BRIEF: Pull out every line of the entries below that contains the word "district", matching case exactly, and copy each one in full.

AVAILABLE DATA:
▬▬▬▬▬▬
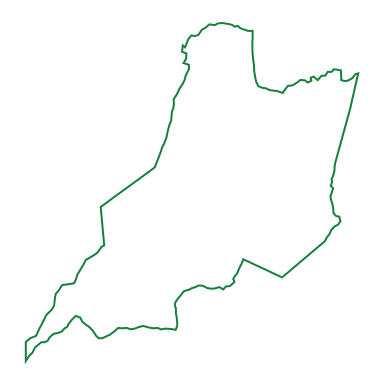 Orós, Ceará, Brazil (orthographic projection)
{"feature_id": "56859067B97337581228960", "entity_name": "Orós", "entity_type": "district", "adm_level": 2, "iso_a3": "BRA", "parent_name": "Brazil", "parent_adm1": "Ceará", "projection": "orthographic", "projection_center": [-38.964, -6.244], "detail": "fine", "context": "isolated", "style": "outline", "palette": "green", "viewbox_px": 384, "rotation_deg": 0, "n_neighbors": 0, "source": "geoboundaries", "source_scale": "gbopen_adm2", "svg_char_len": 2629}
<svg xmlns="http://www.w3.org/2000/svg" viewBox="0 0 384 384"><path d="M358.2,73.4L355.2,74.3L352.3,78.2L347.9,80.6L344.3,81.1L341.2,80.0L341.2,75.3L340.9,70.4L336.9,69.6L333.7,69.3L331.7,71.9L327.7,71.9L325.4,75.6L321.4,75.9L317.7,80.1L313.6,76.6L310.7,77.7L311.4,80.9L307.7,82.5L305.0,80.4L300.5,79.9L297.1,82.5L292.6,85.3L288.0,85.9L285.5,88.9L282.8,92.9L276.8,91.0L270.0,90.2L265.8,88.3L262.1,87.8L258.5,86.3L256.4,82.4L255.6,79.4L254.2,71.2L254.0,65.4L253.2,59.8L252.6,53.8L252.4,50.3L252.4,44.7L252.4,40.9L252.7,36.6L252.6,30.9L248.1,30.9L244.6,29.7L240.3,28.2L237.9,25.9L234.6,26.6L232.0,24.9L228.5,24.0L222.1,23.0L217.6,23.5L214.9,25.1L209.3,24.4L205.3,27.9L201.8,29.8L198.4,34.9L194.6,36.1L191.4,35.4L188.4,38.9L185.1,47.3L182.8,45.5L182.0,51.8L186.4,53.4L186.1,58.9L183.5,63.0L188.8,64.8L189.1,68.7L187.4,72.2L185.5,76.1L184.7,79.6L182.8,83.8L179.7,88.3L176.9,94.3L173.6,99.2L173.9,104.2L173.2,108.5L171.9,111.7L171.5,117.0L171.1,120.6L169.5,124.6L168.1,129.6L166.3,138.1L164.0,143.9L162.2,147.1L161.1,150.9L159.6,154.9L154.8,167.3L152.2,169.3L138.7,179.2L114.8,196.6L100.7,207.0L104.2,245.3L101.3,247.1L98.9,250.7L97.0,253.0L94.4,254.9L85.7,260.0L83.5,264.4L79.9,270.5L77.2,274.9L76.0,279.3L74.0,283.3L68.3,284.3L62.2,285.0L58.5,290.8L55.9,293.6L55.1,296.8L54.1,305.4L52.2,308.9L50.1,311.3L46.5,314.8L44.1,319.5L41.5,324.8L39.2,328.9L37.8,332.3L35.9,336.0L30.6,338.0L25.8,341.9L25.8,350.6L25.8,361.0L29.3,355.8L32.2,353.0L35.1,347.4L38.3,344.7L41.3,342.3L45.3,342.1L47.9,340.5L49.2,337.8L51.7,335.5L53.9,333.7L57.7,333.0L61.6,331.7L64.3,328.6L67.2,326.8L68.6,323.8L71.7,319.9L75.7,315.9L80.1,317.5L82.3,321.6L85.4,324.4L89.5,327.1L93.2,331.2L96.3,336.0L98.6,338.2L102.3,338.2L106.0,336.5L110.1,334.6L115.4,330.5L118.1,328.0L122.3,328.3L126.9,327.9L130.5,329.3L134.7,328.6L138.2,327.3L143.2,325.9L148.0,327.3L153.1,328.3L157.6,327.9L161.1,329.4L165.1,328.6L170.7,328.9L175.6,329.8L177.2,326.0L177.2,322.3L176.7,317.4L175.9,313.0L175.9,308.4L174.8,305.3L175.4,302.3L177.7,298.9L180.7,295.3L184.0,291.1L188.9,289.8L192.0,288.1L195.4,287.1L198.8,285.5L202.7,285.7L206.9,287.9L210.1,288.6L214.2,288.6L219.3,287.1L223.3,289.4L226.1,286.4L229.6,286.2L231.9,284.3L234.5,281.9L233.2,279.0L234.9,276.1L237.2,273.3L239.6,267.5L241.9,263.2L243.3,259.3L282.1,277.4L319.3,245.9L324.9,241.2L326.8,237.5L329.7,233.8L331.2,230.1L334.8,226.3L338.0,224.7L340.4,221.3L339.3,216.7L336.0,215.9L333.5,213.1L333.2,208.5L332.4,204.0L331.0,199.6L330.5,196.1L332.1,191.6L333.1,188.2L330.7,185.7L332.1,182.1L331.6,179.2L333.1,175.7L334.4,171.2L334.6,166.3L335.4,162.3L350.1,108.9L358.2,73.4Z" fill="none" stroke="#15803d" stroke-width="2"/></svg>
▬▬▬▬▬▬
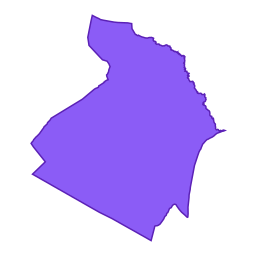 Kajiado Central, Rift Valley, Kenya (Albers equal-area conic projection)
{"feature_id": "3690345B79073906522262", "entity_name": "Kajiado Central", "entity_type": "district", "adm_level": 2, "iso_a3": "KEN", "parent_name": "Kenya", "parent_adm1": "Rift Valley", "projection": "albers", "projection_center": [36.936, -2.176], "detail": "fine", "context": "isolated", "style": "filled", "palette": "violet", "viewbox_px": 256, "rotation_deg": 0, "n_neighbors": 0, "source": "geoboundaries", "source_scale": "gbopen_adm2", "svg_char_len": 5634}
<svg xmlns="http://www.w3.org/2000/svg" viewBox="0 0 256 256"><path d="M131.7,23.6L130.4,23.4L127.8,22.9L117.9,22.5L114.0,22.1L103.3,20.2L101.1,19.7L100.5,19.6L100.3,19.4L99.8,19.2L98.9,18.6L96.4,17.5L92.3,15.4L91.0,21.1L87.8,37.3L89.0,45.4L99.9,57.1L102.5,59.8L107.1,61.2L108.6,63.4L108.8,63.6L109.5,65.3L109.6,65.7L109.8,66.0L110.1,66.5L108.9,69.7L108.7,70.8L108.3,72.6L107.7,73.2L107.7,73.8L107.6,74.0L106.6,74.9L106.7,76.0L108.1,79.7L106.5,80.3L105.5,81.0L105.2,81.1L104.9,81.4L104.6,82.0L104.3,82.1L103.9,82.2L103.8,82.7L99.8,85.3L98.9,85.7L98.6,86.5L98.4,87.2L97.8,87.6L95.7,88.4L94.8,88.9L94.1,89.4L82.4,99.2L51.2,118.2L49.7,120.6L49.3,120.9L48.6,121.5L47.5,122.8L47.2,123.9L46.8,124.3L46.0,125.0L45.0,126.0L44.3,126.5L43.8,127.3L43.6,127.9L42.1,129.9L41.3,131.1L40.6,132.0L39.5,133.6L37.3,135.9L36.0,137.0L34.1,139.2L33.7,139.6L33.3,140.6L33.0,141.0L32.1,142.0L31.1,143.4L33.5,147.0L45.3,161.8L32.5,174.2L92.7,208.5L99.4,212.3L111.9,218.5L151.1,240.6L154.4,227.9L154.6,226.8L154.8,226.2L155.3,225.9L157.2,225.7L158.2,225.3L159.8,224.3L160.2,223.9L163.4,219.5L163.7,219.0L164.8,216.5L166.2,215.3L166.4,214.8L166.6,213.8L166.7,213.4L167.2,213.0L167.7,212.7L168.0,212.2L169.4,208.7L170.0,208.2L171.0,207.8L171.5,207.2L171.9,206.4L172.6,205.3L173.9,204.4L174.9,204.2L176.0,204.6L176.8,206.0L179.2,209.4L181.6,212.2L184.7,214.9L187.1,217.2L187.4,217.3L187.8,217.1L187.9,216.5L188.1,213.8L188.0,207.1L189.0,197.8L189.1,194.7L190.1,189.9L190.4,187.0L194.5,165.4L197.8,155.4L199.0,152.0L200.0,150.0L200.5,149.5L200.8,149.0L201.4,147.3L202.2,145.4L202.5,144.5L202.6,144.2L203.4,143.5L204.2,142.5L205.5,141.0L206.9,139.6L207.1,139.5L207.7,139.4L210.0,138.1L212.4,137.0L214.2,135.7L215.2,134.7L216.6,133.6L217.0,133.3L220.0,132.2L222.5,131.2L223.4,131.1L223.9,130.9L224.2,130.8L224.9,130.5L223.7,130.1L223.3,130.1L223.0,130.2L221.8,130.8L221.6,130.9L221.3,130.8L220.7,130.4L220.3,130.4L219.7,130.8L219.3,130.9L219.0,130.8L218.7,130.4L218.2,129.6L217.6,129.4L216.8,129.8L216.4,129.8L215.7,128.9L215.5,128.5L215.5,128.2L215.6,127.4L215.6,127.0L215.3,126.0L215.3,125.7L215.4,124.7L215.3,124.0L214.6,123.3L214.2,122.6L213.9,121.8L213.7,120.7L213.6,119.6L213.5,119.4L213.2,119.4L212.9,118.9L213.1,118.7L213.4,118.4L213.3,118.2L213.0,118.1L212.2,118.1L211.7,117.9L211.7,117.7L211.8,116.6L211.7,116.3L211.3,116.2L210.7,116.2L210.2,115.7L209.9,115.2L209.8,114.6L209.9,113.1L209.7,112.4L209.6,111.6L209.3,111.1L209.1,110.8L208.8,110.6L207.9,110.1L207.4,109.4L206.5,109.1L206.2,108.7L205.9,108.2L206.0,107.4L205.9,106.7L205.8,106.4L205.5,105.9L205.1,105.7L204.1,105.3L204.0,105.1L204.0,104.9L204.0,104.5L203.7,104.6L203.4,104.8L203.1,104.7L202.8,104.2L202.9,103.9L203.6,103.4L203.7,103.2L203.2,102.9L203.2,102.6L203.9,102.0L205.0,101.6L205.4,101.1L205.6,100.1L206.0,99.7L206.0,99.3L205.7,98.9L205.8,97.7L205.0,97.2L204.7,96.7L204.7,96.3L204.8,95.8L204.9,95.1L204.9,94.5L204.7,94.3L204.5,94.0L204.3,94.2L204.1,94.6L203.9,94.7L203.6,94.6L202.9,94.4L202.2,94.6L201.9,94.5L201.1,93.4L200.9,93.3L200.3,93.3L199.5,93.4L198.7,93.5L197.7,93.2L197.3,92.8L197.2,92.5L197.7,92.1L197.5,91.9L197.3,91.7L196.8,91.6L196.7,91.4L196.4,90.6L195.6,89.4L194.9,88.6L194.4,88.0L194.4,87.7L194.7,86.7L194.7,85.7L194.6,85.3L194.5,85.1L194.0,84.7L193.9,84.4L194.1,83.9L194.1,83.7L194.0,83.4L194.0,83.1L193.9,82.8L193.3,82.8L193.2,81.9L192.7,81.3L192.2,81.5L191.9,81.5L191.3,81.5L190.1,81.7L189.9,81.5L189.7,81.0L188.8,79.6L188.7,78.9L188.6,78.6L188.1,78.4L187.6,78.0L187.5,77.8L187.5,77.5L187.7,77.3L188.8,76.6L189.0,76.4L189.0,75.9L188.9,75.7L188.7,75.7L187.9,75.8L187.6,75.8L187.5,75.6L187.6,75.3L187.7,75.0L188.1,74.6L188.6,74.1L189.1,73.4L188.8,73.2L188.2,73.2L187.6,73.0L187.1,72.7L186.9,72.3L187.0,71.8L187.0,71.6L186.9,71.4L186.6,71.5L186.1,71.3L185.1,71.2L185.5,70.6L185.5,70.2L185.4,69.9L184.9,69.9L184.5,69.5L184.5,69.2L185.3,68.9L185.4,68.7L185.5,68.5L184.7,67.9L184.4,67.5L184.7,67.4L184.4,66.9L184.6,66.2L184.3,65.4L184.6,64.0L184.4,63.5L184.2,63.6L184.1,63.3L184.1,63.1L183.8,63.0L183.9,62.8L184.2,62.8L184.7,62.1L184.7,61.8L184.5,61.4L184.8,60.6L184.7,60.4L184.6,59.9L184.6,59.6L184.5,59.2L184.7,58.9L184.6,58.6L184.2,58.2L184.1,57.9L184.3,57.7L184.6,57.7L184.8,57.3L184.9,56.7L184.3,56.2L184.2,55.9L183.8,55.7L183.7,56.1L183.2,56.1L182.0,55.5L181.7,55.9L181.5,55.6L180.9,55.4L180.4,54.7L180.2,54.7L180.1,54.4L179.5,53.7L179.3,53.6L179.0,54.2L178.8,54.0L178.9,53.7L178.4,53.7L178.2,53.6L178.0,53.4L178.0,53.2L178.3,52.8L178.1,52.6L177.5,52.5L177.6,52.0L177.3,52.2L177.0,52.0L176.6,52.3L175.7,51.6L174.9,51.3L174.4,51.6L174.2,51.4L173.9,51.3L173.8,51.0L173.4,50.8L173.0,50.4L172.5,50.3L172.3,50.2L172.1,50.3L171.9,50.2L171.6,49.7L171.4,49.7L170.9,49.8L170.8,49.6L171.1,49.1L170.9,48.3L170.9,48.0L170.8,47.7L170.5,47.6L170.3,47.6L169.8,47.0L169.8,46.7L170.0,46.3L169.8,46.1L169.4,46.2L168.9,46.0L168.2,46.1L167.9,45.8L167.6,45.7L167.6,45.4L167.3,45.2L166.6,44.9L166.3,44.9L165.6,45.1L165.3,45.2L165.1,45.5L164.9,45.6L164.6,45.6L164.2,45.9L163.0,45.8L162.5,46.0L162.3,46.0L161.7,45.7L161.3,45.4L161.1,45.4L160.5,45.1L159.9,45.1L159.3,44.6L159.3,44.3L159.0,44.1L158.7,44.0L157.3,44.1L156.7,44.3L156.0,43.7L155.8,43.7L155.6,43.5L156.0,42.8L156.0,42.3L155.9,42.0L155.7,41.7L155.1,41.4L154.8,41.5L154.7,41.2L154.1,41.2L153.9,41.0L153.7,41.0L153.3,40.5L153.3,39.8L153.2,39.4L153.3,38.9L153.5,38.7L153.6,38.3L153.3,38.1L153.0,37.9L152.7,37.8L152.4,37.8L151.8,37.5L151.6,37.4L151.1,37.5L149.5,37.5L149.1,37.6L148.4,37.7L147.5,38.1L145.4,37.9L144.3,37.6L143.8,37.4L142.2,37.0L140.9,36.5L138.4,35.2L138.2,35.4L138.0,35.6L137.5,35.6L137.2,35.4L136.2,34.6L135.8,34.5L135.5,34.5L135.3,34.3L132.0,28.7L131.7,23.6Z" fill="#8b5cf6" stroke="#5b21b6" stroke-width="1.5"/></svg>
▬▬▬▬▬▬
CORRECT RESULT:
{"feature_id": "56859067B97337581228960", "entity_name": "Orós", "entity_type": "district", "adm_level": 2, "iso_a3": "BRA", "parent_name": "Brazil", "parent_adm1": "Ceará", "projection": "orthographic", "projection_center": [-38.964, -6.244], "detail": "fine", "context": "isolated", "style": "outline", "palette": "green", "viewbox_px": 384, "rotation_deg": 0, "n_neighbors": 0, "source": "geoboundaries", "source_scale": "gbopen_adm2", "svg_char_len": 2629}
{"feature_id": "3690345B79073906522262", "entity_name": "Kajiado Central", "entity_type": "district", "adm_level": 2, "iso_a3": "KEN", "parent_name": "Kenya", "parent_adm1": "Rift Valley", "projection": "albers", "projection_center": [36.936, -2.176], "detail": "fine", "context": "isolated", "style": "filled", "palette": "violet", "viewbox_px": 256, "rotation_deg": 0, "n_neighbors": 0, "source": "geoboundaries", "source_scale": "gbopen_adm2", "svg_char_len": 5634}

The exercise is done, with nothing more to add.